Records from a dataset

%%

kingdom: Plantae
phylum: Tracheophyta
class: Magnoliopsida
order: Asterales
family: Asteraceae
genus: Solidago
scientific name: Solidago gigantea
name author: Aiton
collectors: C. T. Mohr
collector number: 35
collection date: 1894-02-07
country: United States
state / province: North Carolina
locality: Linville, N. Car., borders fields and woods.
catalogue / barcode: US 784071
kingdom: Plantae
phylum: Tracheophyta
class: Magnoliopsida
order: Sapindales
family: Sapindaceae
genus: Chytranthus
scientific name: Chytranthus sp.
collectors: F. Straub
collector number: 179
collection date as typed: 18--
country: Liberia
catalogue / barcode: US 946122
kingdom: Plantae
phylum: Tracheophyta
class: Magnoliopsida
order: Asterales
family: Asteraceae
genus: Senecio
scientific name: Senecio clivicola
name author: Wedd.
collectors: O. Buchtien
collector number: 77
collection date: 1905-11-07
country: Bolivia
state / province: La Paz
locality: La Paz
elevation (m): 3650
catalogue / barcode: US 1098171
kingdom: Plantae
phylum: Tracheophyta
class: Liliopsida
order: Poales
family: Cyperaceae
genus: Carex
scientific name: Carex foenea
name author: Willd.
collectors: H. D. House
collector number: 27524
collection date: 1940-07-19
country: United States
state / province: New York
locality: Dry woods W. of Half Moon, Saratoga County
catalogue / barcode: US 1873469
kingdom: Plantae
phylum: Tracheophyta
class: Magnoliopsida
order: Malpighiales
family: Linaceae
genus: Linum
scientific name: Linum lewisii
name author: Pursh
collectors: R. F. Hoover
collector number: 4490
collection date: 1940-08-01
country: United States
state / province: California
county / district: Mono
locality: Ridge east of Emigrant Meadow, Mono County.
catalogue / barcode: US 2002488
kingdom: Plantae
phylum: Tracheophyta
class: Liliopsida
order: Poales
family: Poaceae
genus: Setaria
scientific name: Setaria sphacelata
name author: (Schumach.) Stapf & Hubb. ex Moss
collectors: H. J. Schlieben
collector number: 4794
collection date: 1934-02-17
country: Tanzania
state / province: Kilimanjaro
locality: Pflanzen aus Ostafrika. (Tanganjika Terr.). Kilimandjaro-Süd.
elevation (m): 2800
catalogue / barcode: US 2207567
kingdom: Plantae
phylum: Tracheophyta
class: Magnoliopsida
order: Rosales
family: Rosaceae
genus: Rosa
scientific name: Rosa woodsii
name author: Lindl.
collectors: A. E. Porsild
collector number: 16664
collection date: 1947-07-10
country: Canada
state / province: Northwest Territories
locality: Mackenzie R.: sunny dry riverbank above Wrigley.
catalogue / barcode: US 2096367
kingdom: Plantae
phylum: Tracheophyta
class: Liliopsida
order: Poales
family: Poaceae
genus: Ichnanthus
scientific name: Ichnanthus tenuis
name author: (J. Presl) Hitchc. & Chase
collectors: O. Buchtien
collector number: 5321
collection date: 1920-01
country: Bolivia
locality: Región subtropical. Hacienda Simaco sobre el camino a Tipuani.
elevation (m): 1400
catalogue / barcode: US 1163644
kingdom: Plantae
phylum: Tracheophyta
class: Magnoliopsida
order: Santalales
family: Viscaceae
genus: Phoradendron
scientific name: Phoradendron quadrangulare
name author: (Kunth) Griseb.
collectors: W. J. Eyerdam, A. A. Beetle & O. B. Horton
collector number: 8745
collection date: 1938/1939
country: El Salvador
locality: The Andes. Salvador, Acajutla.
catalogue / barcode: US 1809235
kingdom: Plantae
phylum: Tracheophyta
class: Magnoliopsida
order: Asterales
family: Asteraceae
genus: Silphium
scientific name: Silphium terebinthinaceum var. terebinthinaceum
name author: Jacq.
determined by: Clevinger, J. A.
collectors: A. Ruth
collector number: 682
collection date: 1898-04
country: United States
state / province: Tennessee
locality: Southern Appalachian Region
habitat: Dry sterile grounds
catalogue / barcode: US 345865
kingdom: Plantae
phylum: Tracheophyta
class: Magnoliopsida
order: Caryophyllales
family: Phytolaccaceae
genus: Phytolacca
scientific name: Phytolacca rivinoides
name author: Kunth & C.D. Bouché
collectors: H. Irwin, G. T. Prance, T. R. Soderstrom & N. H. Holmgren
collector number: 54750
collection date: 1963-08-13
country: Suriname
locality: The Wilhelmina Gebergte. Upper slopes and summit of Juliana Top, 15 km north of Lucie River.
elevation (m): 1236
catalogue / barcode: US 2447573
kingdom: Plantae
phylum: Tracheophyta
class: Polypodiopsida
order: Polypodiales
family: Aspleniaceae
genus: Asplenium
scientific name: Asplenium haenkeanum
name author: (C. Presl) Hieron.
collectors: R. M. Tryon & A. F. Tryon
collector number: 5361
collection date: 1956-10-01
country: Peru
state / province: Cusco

%%

Please copy the entire listing above word for word, keeping every line unchanged.

kingdom: Plantae
phylum: Tracheophyta
class: Magnoliopsida
order: Asterales
family: Asteraceae
genus: Solidago
scientific name: Solidago gigantea
name author: Aiton
collectors: C. T. Mohr
collector number: 35
collection date: 1894-02-07
country: United States
state / province: North Carolina
locality: Linville, N. Car., borders fields and woods.
catalogue / barcode: US 784071
kingdom: Plantae
phylum: Tracheophyta
class: Magnoliopsida
order: Sapindales
family: Sapindaceae
genus: Chytranthus
scientific name: Chytranthus sp.
collectors: F. Straub
collector number: 179
collection date as typed: 18--
country: Liberia
catalogue / barcode: US 946122
kingdom: Plantae
phylum: Tracheophyta
class: Magnoliopsida
order: Asterales
family: Asteraceae
genus: Senecio
scientific name: Senecio clivicola
name author: Wedd.
collectors: O. Buchtien
collector number: 77
collection date: 1905-11-07
country: Bolivia
state / province: La Paz
locality: La Paz
elevation (m): 3650
catalogue / barcode: US 1098171
kingdom: Plantae
phylum: Tracheophyta
class: Liliopsida
order: Poales
family: Cyperaceae
genus: Carex
scientific name: Carex foenea
name author: Willd.
collectors: H. D. House
collector number: 27524
collection date: 1940-07-19
country: United States
state / province: New York
locality: Dry woods W. of Half Moon, Saratoga County
catalogue / barcode: US 1873469
kingdom: Plantae
phylum: Tracheophyta
class: Magnoliopsida
order: Malpighiales
family: Linaceae
genus: Linum
scientific name: Linum lewisii
name author: Pursh
collectors: R. F. Hoover
collector number: 4490
collection date: 1940-08-01
country: United States
state / province: California
county / district: Mono
locality: Ridge east of Emigrant Meadow, Mono County.
catalogue / barcode: US 2002488
kingdom: Plantae
phylum: Tracheophyta
class: Liliopsida
order: Poales
family: Poaceae
genus: Setaria
scientific name: Setaria sphacelata
name author: (Schumach.) Stapf & Hubb. ex Moss
collectors: H. J. Schlieben
collector number: 4794
collection date: 1934-02-17
country: Tanzania
state / province: Kilimanjaro
locality: Pflanzen aus Ostafrika. (Tanganjika Terr.). Kilimandjaro-Süd.
elevation (m): 2800
catalogue / barcode: US 2207567
kingdom: Plantae
phylum: Tracheophyta
class: Magnoliopsida
order: Rosales
family: Rosaceae
genus: Rosa
scientific name: Rosa woodsii
name author: Lindl.
collectors: A. E. Porsild
collector number: 16664
collection date: 1947-07-10
country: Canada
state / province: Northwest Territories
locality: Mackenzie R.: sunny dry riverbank above Wrigley.
catalogue / barcode: US 2096367
kingdom: Plantae
phylum: Tracheophyta
class: Liliopsida
order: Poales
family: Poaceae
genus: Ichnanthus
scientific name: Ichnanthus tenuis
name author: (J. Presl) Hitchc. & Chase
collectors: O. Buchtien
collector number: 5321
collection date: 1920-01
country: Bolivia
locality: Región subtropical. Hacienda Simaco sobre el camino a Tipuani.
elevation (m): 1400
catalogue / barcode: US 1163644
kingdom: Plantae
phylum: Tracheophyta
class: Magnoliopsida
order: Santalales
family: Viscaceae
genus: Phoradendron
scientific name: Phoradendron quadrangulare
name author: (Kunth) Griseb.
collectors: W. J. Eyerdam, A. A. Beetle & O. B. Horton
collector number: 8745
collection date: 1938/1939
country: El Salvador
locality: The Andes. Salvador, Acajutla.
catalogue / barcode: US 1809235
kingdom: Plantae
phylum: Tracheophyta
class: Magnoliopsida
order: Asterales
family: Asteraceae
genus: Silphium
scientific name: Silphium terebinthinaceum var. terebinthinaceum
name author: Jacq.
determined by: Clevinger, J. A.
collectors: A. Ruth
collector number: 682
collection date: 1898-04
country: United States
state / province: Tennessee
locality: Southern Appalachian Region
habitat: Dry sterile grounds
catalogue / barcode: US 345865
kingdom: Plantae
phylum: Tracheophyta
class: Magnoliopsida
order: Caryophyllales
family: Phytolaccaceae
genus: Phytolacca
scientific name: Phytolacca rivinoides
name author: Kunth & C.D. Bouché
collectors: H. Irwin, G. T. Prance, T. R. Soderstrom & N. H. Holmgren
collector number: 54750
collection date: 1963-08-13
country: Suriname
locality: The Wilhelmina Gebergte. Upper slopes and summit of Juliana Top, 15 km north of Lucie River.
elevation (m): 1236
catalogue / barcode: US 2447573
kingdom: Plantae
phylum: Tracheophyta
class: Polypodiopsida
order: Polypodiales
family: Aspleniaceae
genus: Asplenium
scientific name: Asplenium haenkeanum
name author: (C. Presl) Hieron.
collectors: R. M. Tryon & A. F. Tryon
collector number: 5361
collection date: 1956-10-01
country: Peru
state / province: Cusco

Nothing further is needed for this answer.